The card includes a simple bit-bang 5 volt, FTDI style, serial port. The connection to this is the 6-pin header, P2. You can either fit straight or right-angled header pins. The angled connector is usually more convenient. If the card is to be supported by guides, as suggested in the Z50Bus specification, then straight pins must be fitted.

This port is very basic, providing only a software generated 9600 baud, 8 data bit, 1 stop bit, no parity serial interface. It is designed to provide a very low-cost ‘starter’ port to get the system up and running as easily and cheaply as possible. It is suitable for simple applications, but a more capable serial module should be added for sophisticated applications such as running CP/M.

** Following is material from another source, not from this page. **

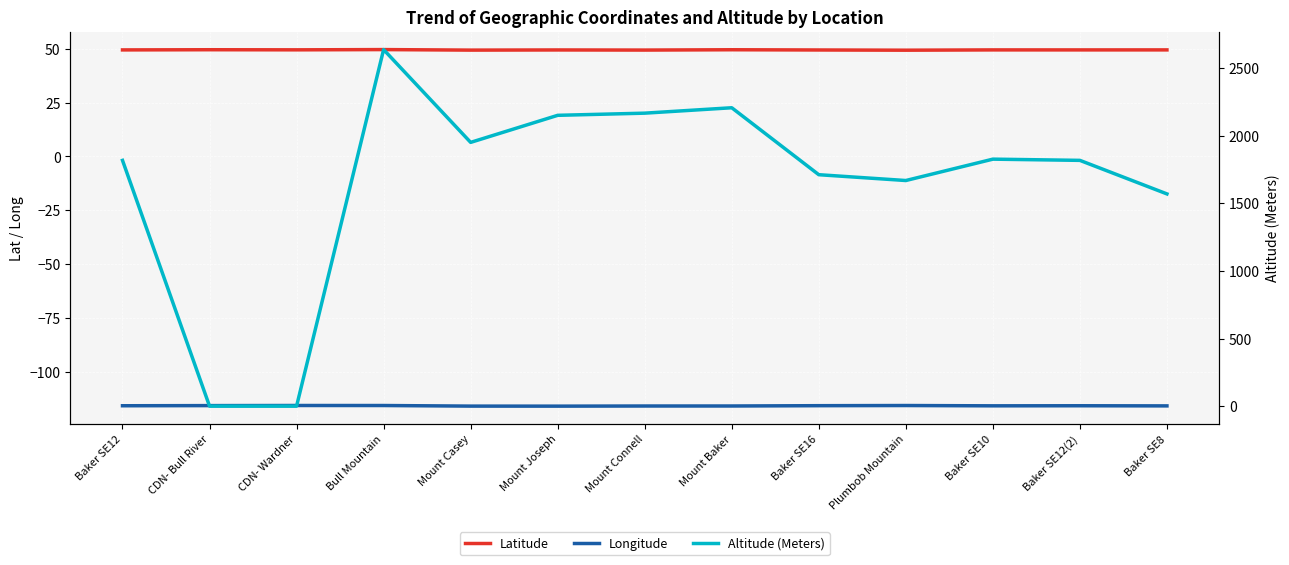

At which label does Altitude (Meters) first exceed 1817?

Bull Mountain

The pin-out, below, describes signals with respect to the SC516 card, so an output is a signal from the card to a computer or terminal.

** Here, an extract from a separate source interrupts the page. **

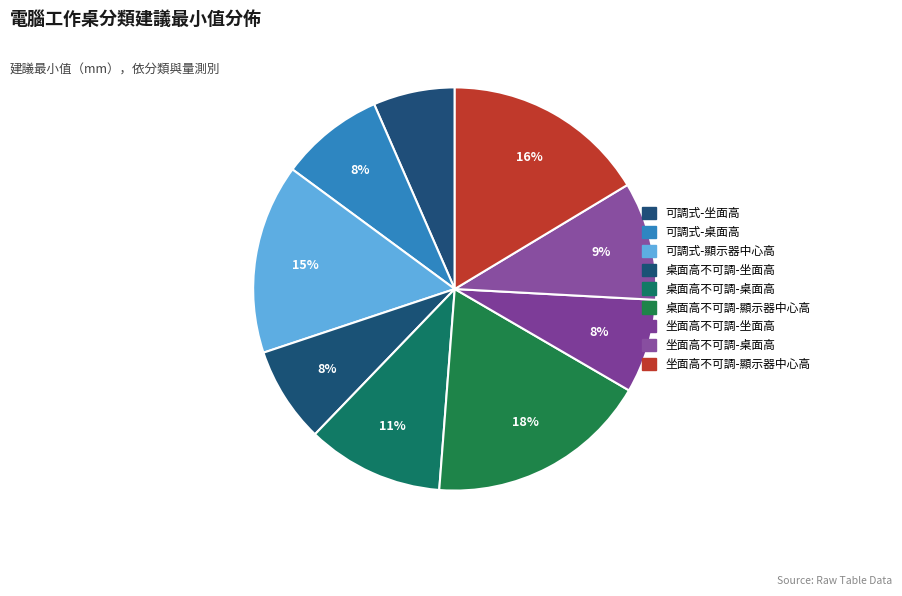

Is 桌面高不可調-坐面高 the majority of the pie?

No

6Clear To Send (CTS) input (not connected)
5Transmit Data (TxD) output
4Receive Data (RxD) input
3Vcc (5V)
2Request To Send (RTS) output
1Ground (GND)


R1 limits the current from the serial receive input of P2.


This resistor sets the LED current. You may change this value from about 330R to 1K depending on the type of LED you fit and your preference for brightness. A value of 1k will work fine with just about any LED, so if in doubt use this value.


This resistor network provides pull-ups for bus signals that may otherwise be left floating, or are used with open collector signals.


This integrated circuit is the Z80 Central Processing Unit (CPU). A minimum of an 8 MHz rated part is required, but a faster part can also be used. The CPU is the brains of the board. It is able to execute instructions stored in the read-only memory (ROM) chip U3 or programs downloaded or written to the random access memory (RAM) chip U2.
For further details see the Zilog CPU datasheet.


This is the motherboard’s Random Access Memory (RAM). Although this is a 128k byte RAM chip, the Z80 CPU can only ‘see’ 64k bytes at any given time. The second 64k bytes can be selected in software, but it is quite difficult to use. In practice, it is likely that only 64k will generally be used.


This is the motherboard’s Read-Only Memory (ROM). The specific type listed is a Programmable Read-Only Memory (PROM), meaning it can have its contents (Firmware) programmed in with a PROM programmer. The contents then remain fixed even when power is removed. The device specified above cannot be erased and re-programmed.

In order for a computer to do anything useful, it needs some program code to execute. Even reading a program from a disk drive requires program code to perform that read. Thus a computer needs some program code permanently available to execute when it is first switched on. This is the function of the ROM chip.

This card has been designed to have the Small Computer Monitor installed in the ROM chip, although any compatible code can be used instead.


This integrated circuit is an 8-bit addressable latch. It has eight outputs that can be individually turned on and off. These are all cleared to a low level (logic zero) by a hardware reset. The partially decoded port address signal from U5 is used to enable the latching of data to this chip. The required output is determined by the address lines A3, A4, and A5, and the signal latched to that output is determined by data line D0. The output port addresses, expressed in binary, are thus:

7654 3210
Address in
00XX X0XXPartially decoded address enabled U5
0000 00XX0x00 to 0x03Not used
0000 10XX 0x08 to 0x0B Status LED (low = on)
0001 00XX 0x10 to 0x13 Not used
0001 10XX 0x18 to 0x1B Not used
0010 00XX 0x20 to 0x23 Serial port, request to send (RTS)
0010 10XX 0x28 to 0x2B Serial port, transmit data (TXD)
0011 00XX 0x30 to 0x33 RAM bottom 64k selected (active low)
0011 10XX 0x38 to 0x3B ROM selected (active low)


This forms part of the address decoding and RAM/ROM paging circuit. The integrated circuit contains three 3-input OR gates. Two of them are combined to partially decode the output port addresses used by this card. The third decodes an active low ROM select signal. The partially decoded output port address is 00XXX0XX, expressed in binary with ‘X’ indicating a bit that can be in either state. This signal is further refined by integrated circuit U4.


This oscillator provides the main 7.3728 MHz processor and bus clock.